Abundant microsatellite polymorphism in Saccharomyces cerevisiae, and the different distributions of microsatellites in eight prokaryotes and S. cerevisiae, result from strong mutation pressures and a variety of selective forces.

We examined the distributions of short tandemly repeated DNAs (microsatellites) in nine complete microbial genomes (Saccharomyces cerevisiae, Archaeoglobus fulgidus, Escherichia coli, Haemophilus influenzae, Helicobacter pylori, Methanococcus jannaschii, Mycoplasma pneumoniae, M. genitalium, and Synechocystis PCC6803.) These repeats contribute differently to the global features of these genomes, and we explore the evolutionary implications of these differences by empirical examination of length polymorphisms at 20 long triplet-repeats repeats in S. cerevisiae, and by comparison of observed and expected repeat distributions.

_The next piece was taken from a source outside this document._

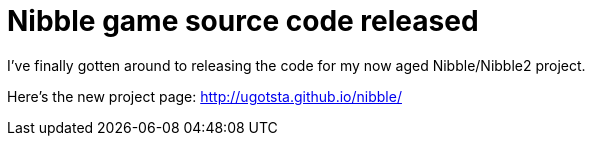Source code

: = Nibble game source code released

I've finally gotten around to releasing the code for my now aged Nibble/Nibble2 project.

Here's the new project page: http://ugotsta.github.io/nibble/

:hp-tags: construct 2,javascript,open-source,release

All of a sample of 20 microsatellites found in S. cerevisiae are highly polymorphic in length, suggesting that mutation pressure overcomes overall selection for small genome size that will tend to shorten or eliminate unnecessary DNA. By comparison, prokaryotes have fewer long repeats than expected, except for a few statistically improbable repeats that appear to function in gene regulation. Finally, we find that in all these genomes there is an excess of repeats shorter than those traditionally considered to be microsatellites. This finding suggests that even in prokaryotes these repeats are being generated by mutational pressures. These results have important potential implications for understanding genome stability and evolution in these microbial species.